● **AIM OF THE EXERCISE**
Turn everything in the items below, from the line containing "isgau | Tübingen | Erlangen |" down to the line containing "psicopata ACJ…", into a numbered list, leaving out any blank lines.

● **SOURCE MATERIAL**
★ ★ ★
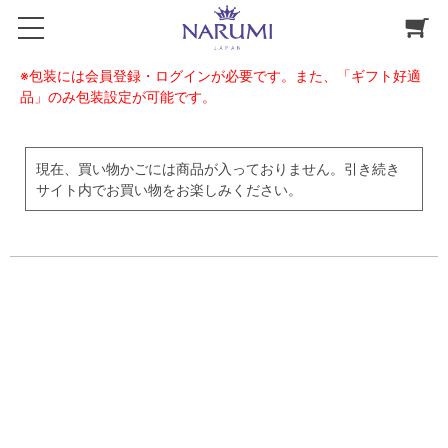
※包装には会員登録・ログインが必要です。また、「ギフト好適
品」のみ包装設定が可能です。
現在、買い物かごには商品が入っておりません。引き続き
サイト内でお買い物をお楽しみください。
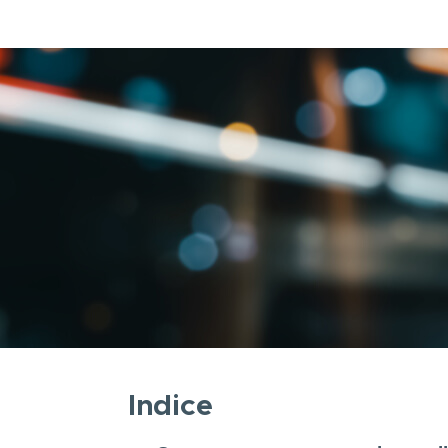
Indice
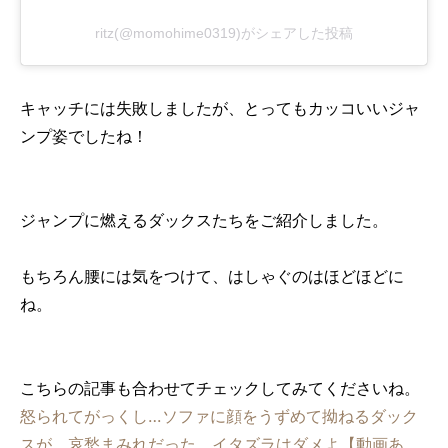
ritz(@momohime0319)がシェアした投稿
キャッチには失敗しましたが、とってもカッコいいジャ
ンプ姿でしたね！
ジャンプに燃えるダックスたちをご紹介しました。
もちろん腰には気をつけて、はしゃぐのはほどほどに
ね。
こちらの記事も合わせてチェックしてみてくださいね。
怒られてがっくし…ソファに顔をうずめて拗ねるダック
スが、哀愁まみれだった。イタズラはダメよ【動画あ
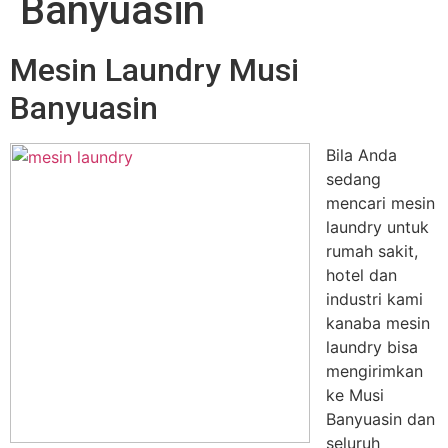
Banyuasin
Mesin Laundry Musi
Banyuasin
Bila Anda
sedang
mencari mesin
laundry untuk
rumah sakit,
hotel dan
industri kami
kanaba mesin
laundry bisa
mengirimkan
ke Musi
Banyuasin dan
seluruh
★ ★ ★
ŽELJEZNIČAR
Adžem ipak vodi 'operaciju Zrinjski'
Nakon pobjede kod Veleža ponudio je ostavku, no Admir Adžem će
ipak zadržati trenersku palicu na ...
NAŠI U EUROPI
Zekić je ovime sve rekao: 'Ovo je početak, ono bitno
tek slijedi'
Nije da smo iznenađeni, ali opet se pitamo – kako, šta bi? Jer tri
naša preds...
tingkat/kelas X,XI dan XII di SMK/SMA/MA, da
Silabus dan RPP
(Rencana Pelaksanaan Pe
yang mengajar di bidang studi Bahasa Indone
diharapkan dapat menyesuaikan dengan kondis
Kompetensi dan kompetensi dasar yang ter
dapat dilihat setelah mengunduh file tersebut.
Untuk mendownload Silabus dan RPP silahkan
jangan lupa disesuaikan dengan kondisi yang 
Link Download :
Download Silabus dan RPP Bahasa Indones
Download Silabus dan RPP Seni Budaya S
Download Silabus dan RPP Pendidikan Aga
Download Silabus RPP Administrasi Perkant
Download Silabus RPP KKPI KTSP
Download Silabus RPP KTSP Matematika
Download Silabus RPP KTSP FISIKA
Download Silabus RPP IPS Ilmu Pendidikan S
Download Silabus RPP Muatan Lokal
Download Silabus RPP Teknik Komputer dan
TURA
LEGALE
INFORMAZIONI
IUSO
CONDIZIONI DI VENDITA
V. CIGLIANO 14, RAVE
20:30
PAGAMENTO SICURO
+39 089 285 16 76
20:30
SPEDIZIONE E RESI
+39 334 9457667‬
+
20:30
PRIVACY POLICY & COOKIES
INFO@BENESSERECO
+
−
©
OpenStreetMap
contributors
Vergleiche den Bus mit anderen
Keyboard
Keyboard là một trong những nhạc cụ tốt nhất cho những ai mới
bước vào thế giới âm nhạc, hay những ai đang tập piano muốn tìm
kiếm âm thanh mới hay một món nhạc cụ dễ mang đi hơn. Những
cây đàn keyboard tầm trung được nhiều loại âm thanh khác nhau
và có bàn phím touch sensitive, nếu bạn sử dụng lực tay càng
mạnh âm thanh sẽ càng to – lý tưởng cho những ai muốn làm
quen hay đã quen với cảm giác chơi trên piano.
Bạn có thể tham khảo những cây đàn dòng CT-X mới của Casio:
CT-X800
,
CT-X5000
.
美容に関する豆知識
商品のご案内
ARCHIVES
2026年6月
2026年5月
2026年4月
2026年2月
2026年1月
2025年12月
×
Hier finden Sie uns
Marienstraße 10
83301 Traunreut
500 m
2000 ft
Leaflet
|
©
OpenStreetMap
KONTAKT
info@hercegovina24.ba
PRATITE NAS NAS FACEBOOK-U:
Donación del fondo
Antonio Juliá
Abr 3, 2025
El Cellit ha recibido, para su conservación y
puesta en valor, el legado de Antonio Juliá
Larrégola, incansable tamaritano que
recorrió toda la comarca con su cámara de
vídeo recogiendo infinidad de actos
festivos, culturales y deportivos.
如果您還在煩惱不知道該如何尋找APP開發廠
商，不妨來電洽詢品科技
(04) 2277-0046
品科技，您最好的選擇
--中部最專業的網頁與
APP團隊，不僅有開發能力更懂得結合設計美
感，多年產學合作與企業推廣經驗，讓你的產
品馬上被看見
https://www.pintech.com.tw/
★ ★ ★
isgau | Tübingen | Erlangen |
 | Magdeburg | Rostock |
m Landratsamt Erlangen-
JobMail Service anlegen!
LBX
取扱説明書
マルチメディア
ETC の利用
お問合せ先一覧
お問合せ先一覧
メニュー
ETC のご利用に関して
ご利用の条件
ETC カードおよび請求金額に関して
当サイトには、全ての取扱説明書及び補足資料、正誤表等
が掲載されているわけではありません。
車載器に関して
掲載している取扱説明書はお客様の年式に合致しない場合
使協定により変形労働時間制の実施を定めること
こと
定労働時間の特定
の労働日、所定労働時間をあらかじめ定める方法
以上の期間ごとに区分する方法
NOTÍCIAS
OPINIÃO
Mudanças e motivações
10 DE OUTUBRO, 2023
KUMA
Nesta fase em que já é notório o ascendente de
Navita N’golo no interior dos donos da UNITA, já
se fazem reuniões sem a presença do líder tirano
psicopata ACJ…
★ ★ ★
● **SOLUTION**
1. isgau | Tübingen | Erlangen |
2.  | Magdeburg | Rostock |
3. m Landratsamt Erlangen-
4. JobMail Service anlegen!
5. LBX
6. 取扱説明書
7. マルチメディア
8. ETC の利用
9. お問合せ先一覧
10. お問合せ先一覧
11. メニュー
12. ETC のご利用に関して
13. ご利用の条件
14. ETC カードおよび請求金額に関して
15. 当サイトには、全ての取扱説明書及び補足資料、正誤表等
16. が掲載されているわけではありません。
17. 車載器に関して
18. 掲載している取扱説明書はお客様の年式に合致しない場合
19. 使協定により変形労働時間制の実施を定めること
20. こと
21. 定労働時間の特定
22. の労働日、所定労働時間をあらかじめ定める方法
23. 以上の期間ごとに区分する方法
24. NOTÍCIAS
25. OPINIÃO
26. Mudanças e motivações
27. 10 DE OUTUBRO, 2023
28. KUMA
29. Nesta fase em que já é notório o ascendente de
30. Navita N’golo no interior dos donos da UNITA, já
31. se fazem reuniões sem a presença do líder tirano
32. psicopata ACJ…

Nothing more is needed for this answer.